** Opening TASK INPUT block **

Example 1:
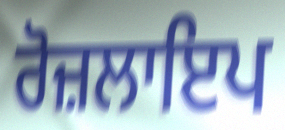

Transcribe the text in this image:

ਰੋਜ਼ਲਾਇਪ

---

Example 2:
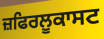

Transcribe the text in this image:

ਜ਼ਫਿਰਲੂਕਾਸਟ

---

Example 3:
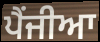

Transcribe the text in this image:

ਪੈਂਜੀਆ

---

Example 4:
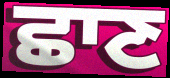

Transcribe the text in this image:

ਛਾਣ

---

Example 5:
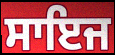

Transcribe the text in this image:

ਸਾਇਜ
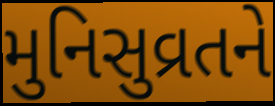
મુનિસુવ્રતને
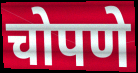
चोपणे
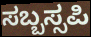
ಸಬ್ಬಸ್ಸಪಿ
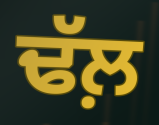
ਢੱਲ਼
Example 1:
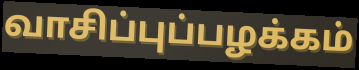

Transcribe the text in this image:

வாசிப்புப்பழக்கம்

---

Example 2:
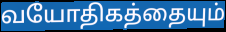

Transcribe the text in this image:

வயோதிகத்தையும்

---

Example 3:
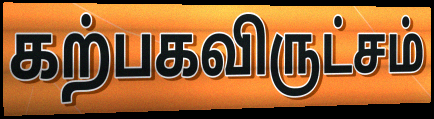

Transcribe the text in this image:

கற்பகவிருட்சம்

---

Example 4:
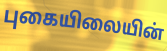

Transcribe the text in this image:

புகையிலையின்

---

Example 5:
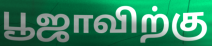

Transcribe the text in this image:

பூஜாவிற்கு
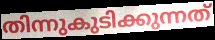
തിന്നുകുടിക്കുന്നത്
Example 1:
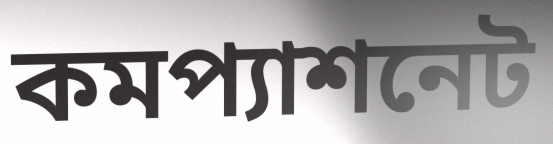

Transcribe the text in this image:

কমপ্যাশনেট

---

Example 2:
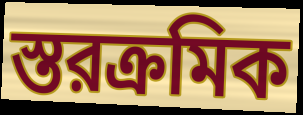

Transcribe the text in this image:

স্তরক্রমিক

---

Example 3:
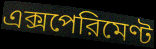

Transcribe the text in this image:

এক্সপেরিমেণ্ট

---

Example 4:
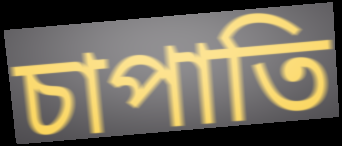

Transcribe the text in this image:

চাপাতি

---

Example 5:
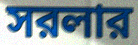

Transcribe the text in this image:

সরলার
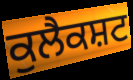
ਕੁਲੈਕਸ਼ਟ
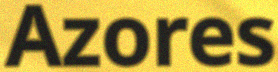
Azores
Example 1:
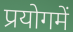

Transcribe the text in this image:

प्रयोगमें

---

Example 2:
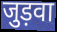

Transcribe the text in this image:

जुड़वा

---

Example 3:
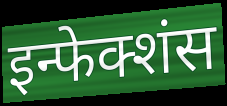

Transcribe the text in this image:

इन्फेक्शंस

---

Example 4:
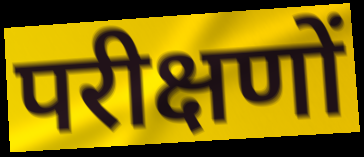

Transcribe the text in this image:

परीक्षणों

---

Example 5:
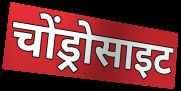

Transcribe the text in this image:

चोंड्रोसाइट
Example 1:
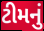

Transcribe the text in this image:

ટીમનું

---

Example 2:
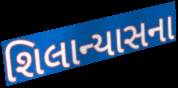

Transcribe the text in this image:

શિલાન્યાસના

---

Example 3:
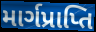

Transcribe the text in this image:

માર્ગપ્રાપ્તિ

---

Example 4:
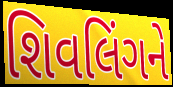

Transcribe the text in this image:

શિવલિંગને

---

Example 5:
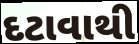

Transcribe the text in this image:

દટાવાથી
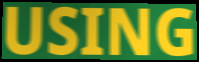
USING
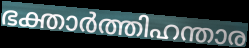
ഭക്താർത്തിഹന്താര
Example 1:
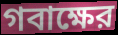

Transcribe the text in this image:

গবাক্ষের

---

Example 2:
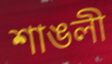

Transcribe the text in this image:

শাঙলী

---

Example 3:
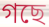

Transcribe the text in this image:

** Closing TASK INPUT block **

• _WORK REQUIRED_
Exact copies of all the entries, without any pictures, are what the answer must contain.

• _REPLY TO THE TASK_
Example 1:

Transcribe the text in this image:

ਰੋਜ਼ਲਾਇਪ

---

Example 2:

Transcribe the text in this image:

ਜ਼ਫਿਰਲੂਕਾਸਟ

---

Example 3:

Transcribe the text in this image:

ਪੈਂਜੀਆ

---

Example 4:

Transcribe the text in this image:

ਛਾਣ

---

Example 5:

Transcribe the text in this image:

ਸਾਇਜ
મુનિસુવ્રતને
चोपणे
ಸಬ್ಬಸ್ಸಪಿ
ਢੱਲ਼
Example 1:

Transcribe the text in this image:

வாசிப்புப்பழக்கம்

---

Example 2:

Transcribe the text in this image:

வயோதிகத்தையும்

---

Example 3:

Transcribe the text in this image:

கற்பகவிருட்சம்

---

Example 4:

Transcribe the text in this image:

புகையிலையின்

---

Example 5:

Transcribe the text in this image:

பூஜாவிற்கு
തിന്നുകുടിക്കുന്നത്
Example 1:

Transcribe the text in this image:

কমপ্যাশনেট

---

Example 2:

Transcribe the text in this image:

স্তরক্রমিক

---

Example 3:

Transcribe the text in this image:

এক্সপেরিমেণ্ট

---

Example 4:

Transcribe the text in this image:

চাপাতি

---

Example 5:

Transcribe the text in this image:

সরলার
ਕੁਲੈਕਸ਼ਟ
Azores
Example 1:

Transcribe the text in this image:

प्रयोगमें

---

Example 2:

Transcribe the text in this image:

जुड़वा

---

Example 3:

Transcribe the text in this image:

इन्फेक्शंस

---

Example 4:

Transcribe the text in this image:

परीक्षणों

---

Example 5:

Transcribe the text in this image:

चोंड्रोसाइट
Example 1:

Transcribe the text in this image:

ટીમનું

---

Example 2:

Transcribe the text in this image:

શિલાન્યાસના

---

Example 3:

Transcribe the text in this image:

માર્ગપ્રાપ્તિ

---

Example 4:

Transcribe the text in this image:

શિવલિંગને

---

Example 5:

Transcribe the text in this image:

દટાવાથી
USING
ഭക്താർത്തിഹന്താര
Example 1:

Transcribe the text in this image:

গবাক্ষের

---

Example 2:

Transcribe the text in this image:

শাঙলী

---

Example 3:

Transcribe the text in this image:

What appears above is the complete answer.